Afghanistan : Washington reprend les négociations avec les Taliban à Doha

Afghanistan : Washington reprend les négociations avec les Taliban à Doha

Les États-Unis et les Taliban ont repris samedi à Doha des négociations pour un accord amenant à un retrait de troupes américaines en Afghanistan. L’ONU a de son côté annoncé que juillet a été le mois le plus meurtrier depuis 2017 dans le pays.

Les États-Unis et les Taliban afghans ont repris, samedi 3 août, des négociations à Doha, en vue d’un accord ouvrant la voie à la fin à l’intervention militaire américaine en Afghanistan. Alors que Donald Trump cherche à mettre en œuvre l’une de ses promesses de campagne, l’ONU a annoncé que le mois de juillet a été le plus violent dans le pays depuis 2017.

Il s’agit du huitième round de négociations à Doha entre les insurgés afghans et les États-Unis, représentés par l’émissaire américain Zalmay Khalilzad. Washington met les bouchées doubles afin d’arracher un accord politique avec les Taliban avant l’élection présidentielle afghane, prévue le 28 septembre. « Nous avons fait beaucoup de progrès. Nous parlons », a assuré vendredi Donald Trump aux journalistes.

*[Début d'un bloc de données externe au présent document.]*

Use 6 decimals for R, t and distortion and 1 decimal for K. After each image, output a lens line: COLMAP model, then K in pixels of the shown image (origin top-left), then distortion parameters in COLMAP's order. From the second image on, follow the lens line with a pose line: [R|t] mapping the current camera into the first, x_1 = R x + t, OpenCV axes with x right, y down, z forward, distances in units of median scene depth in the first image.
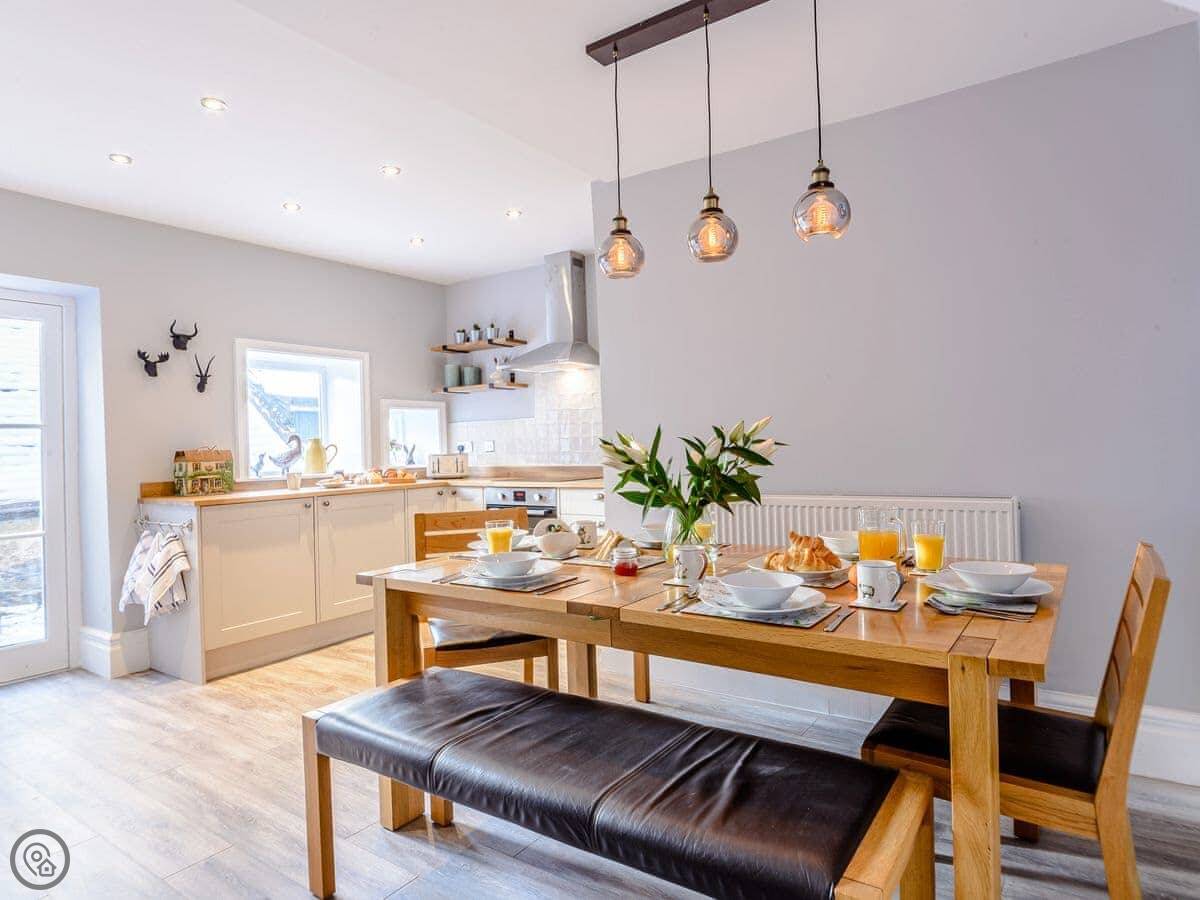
lens RADIAL K [[656.0, 0, 643.1], [0, 656.0, 441.6], [0, 0, 1]] dist [0.000095, -0.008066]
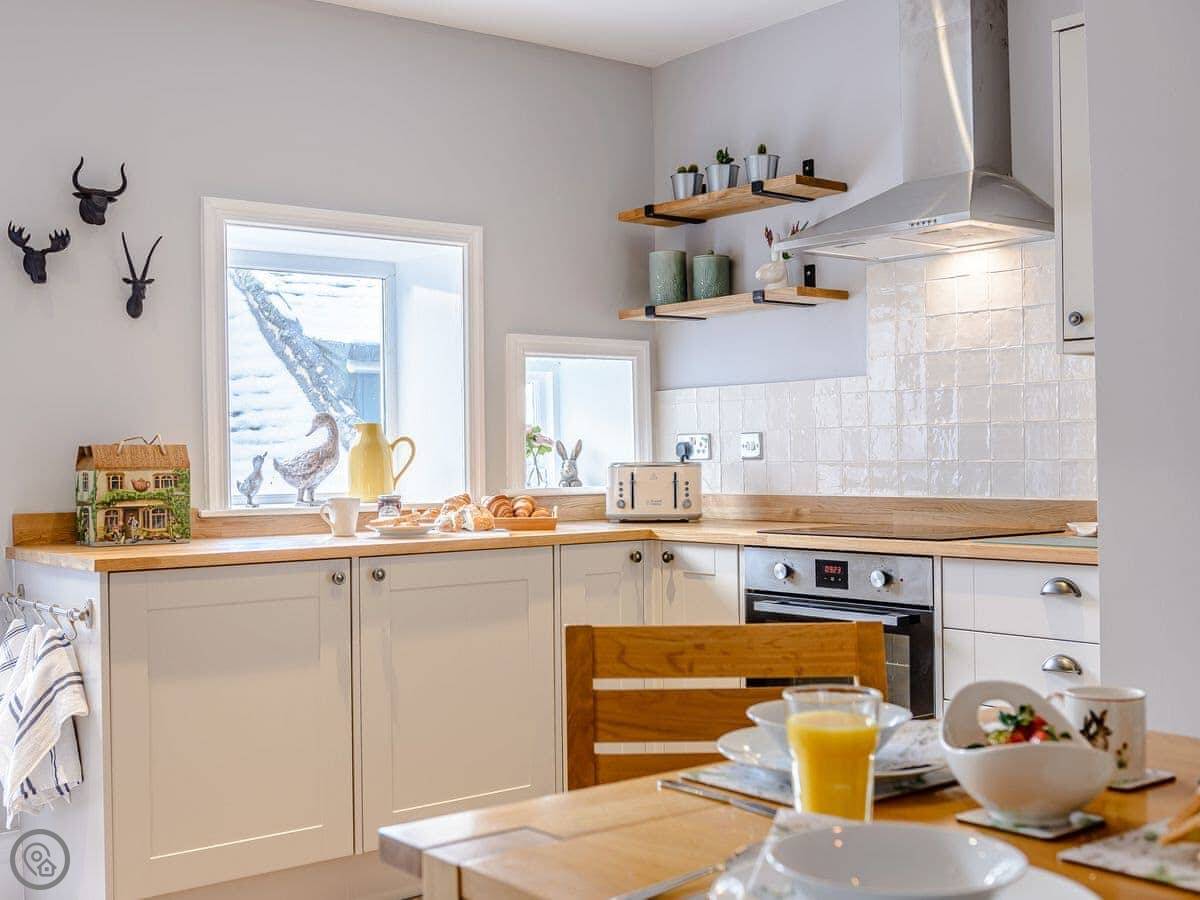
lens RADIAL K [[1455.1, 0, 600.2], [0, 1455.1, 448.6], [0, 0, 1]] dist [-0.047578, 0.000000]
pose [[0.947581, 0.012804, -0.319260, -0.038893], [-0.011105, 0.999913, 0.007144, 0.004130], [0.319323, -0.003224, 0.947640, 0.125382]]
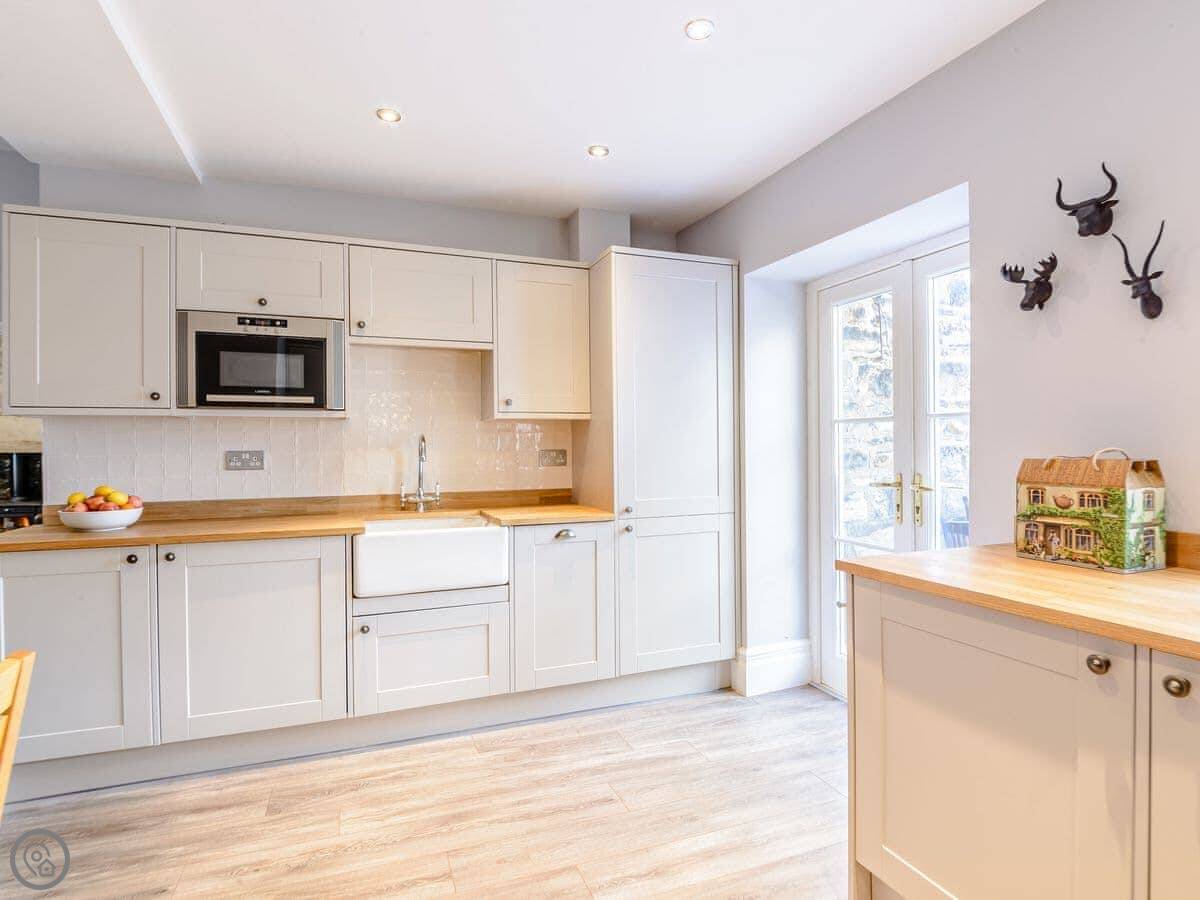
lens RADIAL K [[656.0, 0, 655.6], [0, 656.0, 445.8], [0, 0, 1]] dist [0.000095, -0.008066]
pose [[-0.590921, 0.031235, -0.806124, -0.122605], [0.023767, 0.999490, 0.021305, -0.008470], [0.806379, -0.006569, -0.591362, 0.787805]]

En échange de leur désengagement militaire, les États-Unis exigent des Taliban qu’ils s’engagent à un cessez-le-feu et coupent tout lien avec le groupe jihadiste Al-Qaïda. Selon le Washington Post, la proposition d’accord sur la table prévoit de réduire le nombre de soldats américains en Afghanistan à 8 000, contre 14 000 actuellement.

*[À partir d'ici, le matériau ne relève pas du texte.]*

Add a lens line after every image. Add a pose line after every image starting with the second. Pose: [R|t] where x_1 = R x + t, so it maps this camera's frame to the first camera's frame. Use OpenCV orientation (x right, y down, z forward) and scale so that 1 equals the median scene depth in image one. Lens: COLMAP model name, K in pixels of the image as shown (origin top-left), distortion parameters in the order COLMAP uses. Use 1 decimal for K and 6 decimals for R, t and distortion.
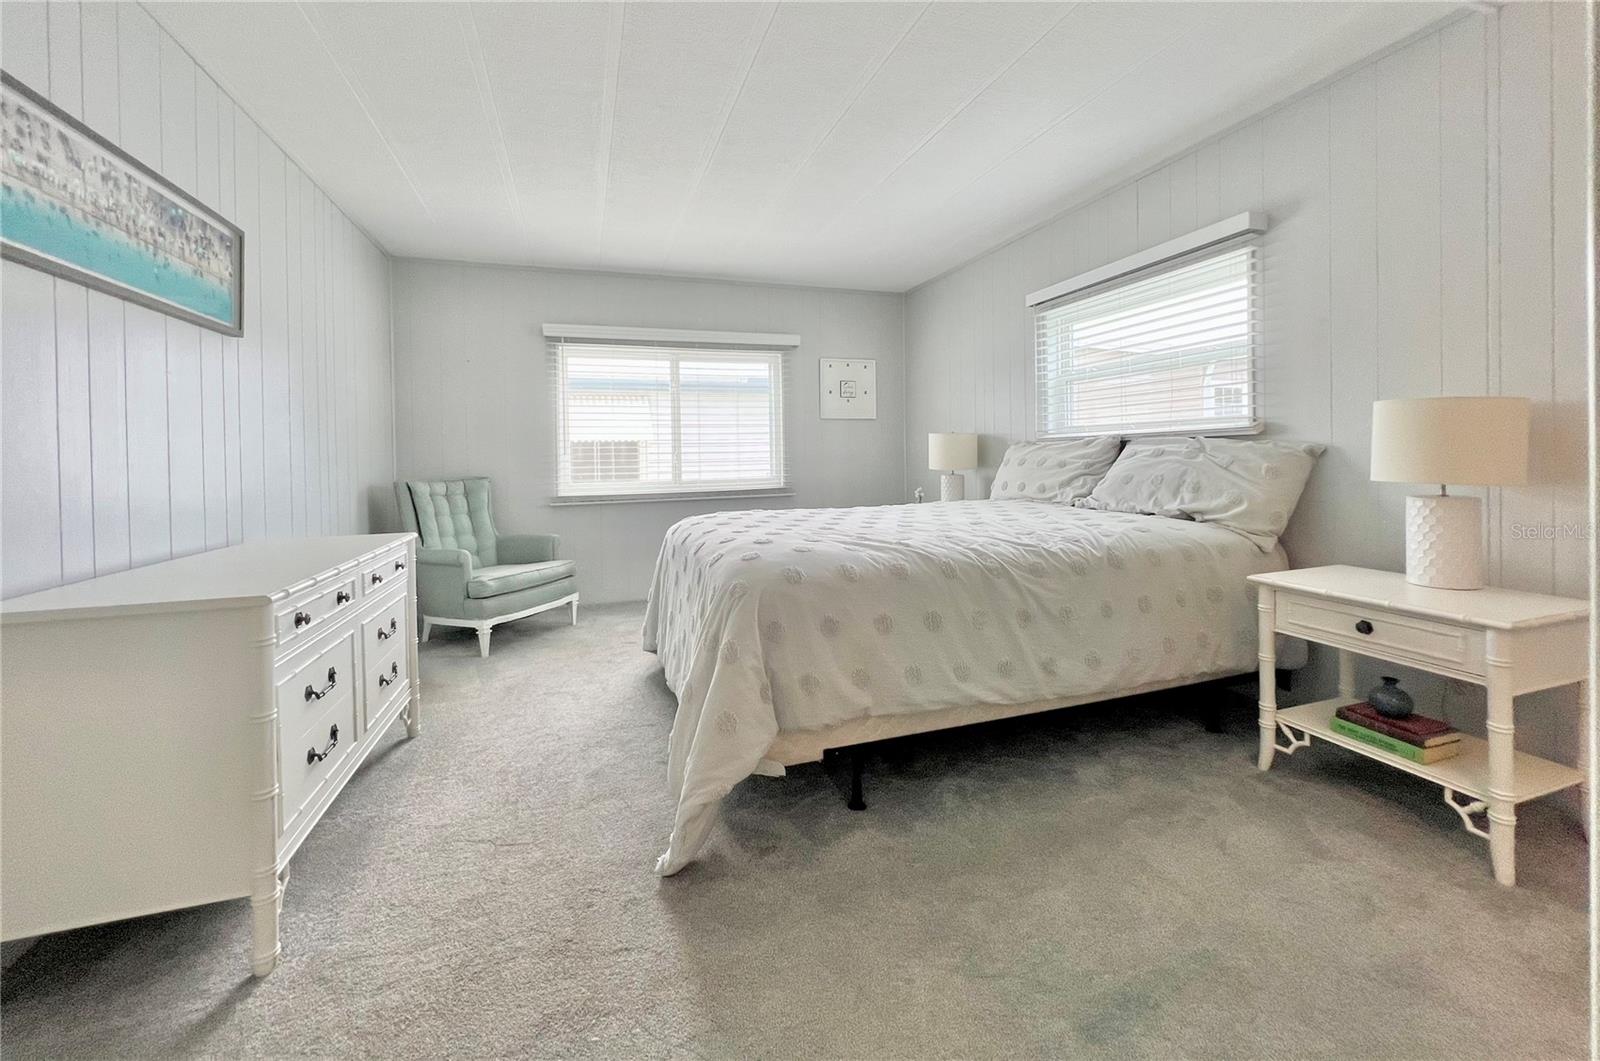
lens RADIAL K [[635.8, 0, 786.8], [0, 635.8, 464.6], [0, 0, 1]] dist [-0.001786, 0.000249]
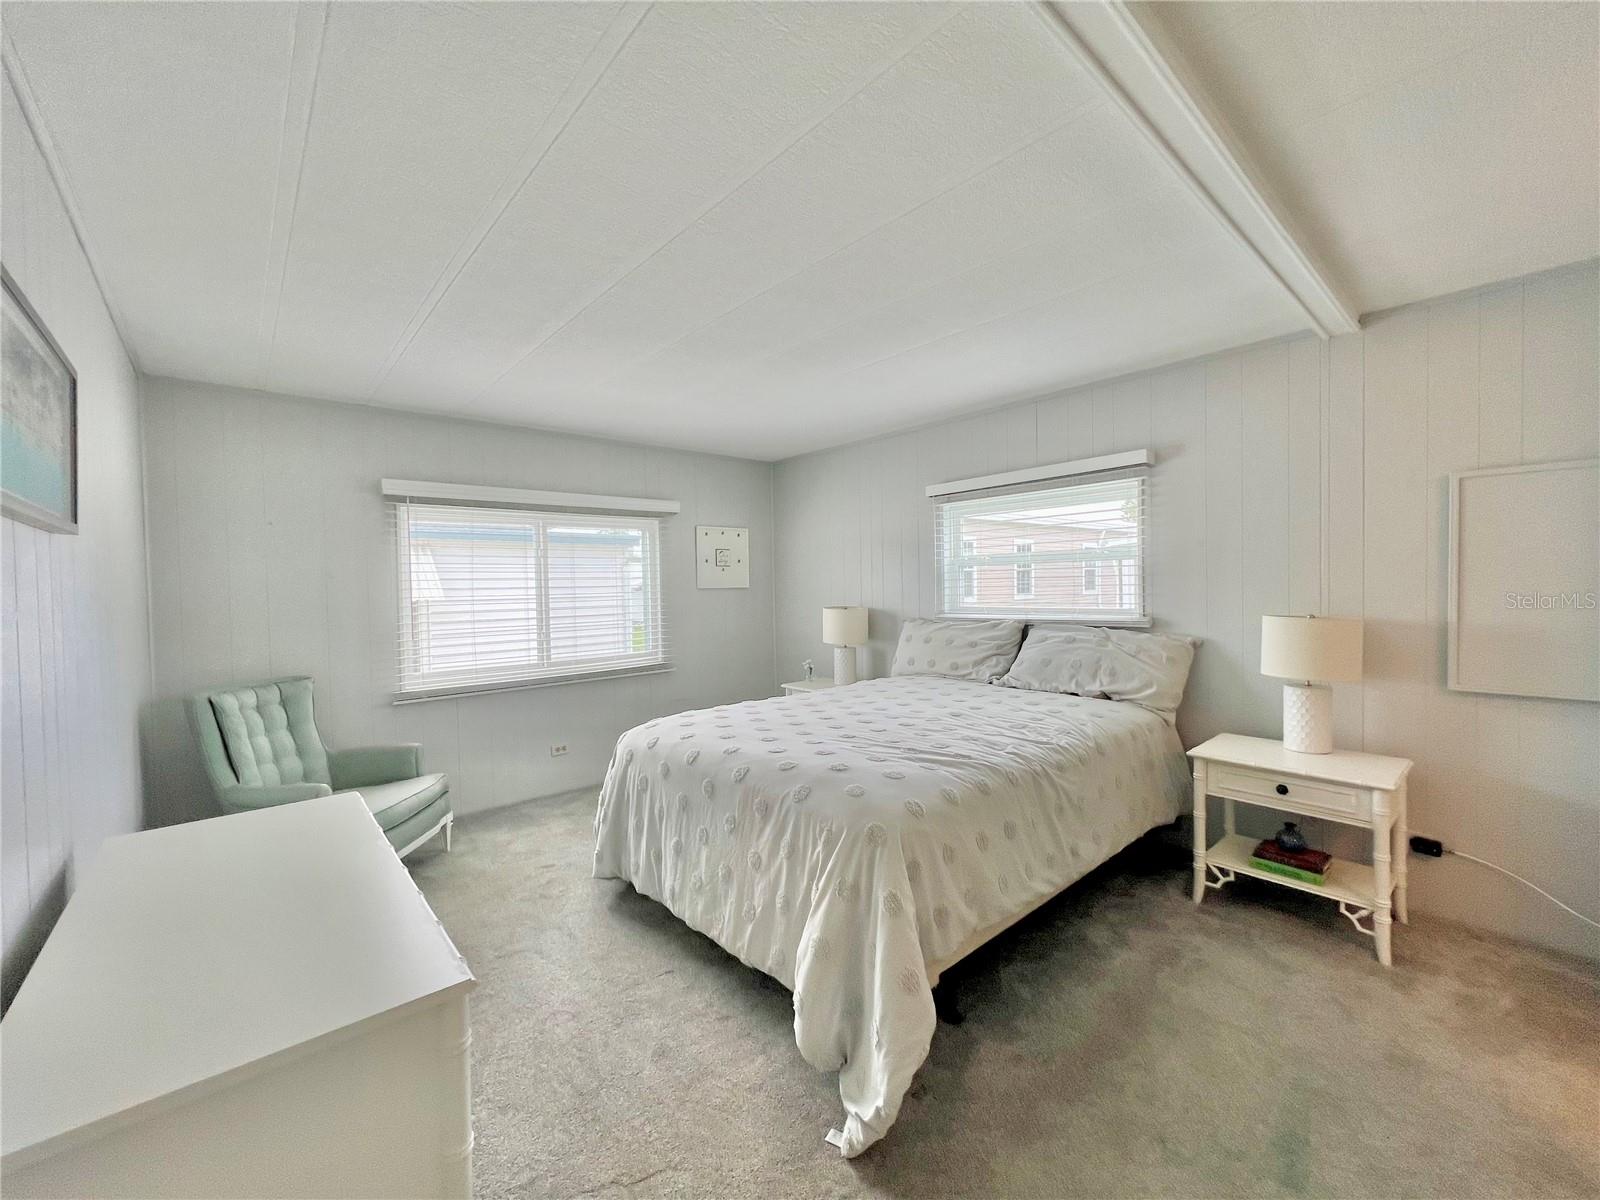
lens RADIAL K [[643.0, 0, 795.1], [0, 643.0, 605.2], [0, 0, 1]] dist [-0.003536, 0.000941]
pose [[0.923773, -0.015332, 0.382634, -0.309768], [0.013968, 0.999882, 0.006342, -0.087437], [-0.382686, -0.000513, 0.923878, 0.079583]]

Les États-Unis et leurs alliés de l’Otan sont engagés depuis le 7 octobre 2001 dans une vaste opération militaire en Afghanistan, après les attentats du 11-Septembre, pour y frapper les camps d’Al-Qaïda. Chassés du pouvoir par cette intervention, les Taliban mènent depuis une insurrection meurtrière dans le pays.

►À lire aussi : Amrullah Saleh, le « survivant » de la politique afghane

‘Un accord de paix, non pas un accord de retrait’

« Nous visons un accord de paix, non pas un accord de retrait [des troupes] : un accord de paix qui permette le retrait », a insisté vendredi sur Twitter Zalmay Khalilzad, à son arrivée à Doha.

L’accord entre Washington et les Taliban ouvrirait en effet la voie à un dialogue « interafghan » entre les insurgés et une délégation gouvernementale afghane. Celui-ci devrait avoir lieu courant août à Oslo, selon des sources diplomatiques. Jusqu’à présent, les Taliban ont toujours fermement refusé de discuter avec le gouvernement, qu’ils considèrent illégitime.

Mais une réunion récente, à laquelle des représentants gouvernementaux ont pris part « à titre personnel », début juillet, s’était conclue par la promesse d’une « feuille de route pour la paix ». Cela incluait notamment le retour des déplacés et mentionnant les droits des femmes, dont beaucoup en Afghanistan s’inquiètent qu’ils soient sacrifiés sur l’autel d’un compromis avec les Taliban.

Pour Bruce Hoffman, expert de la lutte contre le terrorisme, les Taliban seront plus que réticents à rompre tout lien avec Al-Qaïda. Il est difficile de « se fier aux promesses d’organisations terroristes« , estime-t-il.

Beaucoup craignent que Washington, pressé de mettre un terme à la plus longue guerre de l’histoire des États-Unis, conclue hâtivement un accord de retrait de ses troupes qui permettrait aux insurgés de retrouver une forme de pouvoir.

Le bilan de juillet est le plus lourd depuis mai 2017

Alors même qu’ils avaient affirmé en juillet à Doha vouloir réduire les victimes civiles à « zéro », les Taliban ont continué leurs attaques. Mercredi 31 juillet, au moins 34 personnes, en majorité des femmes et des enfants, ont été tuées lorsque leur bus a sauté sur un engin explosif posé selon les autorités par les insurgés.

Le bilan de juillet est le plus lourd depuis mai 2017, avec plus de 1 500 civils tués ou blessés, selon l’ONU. En dépit des discussions visant à mettre fin à la guerre, les civils continuent de mourir à un rythme « inacceptable », a dénoncé mardi la Mission de l’ONU en Afghanistan.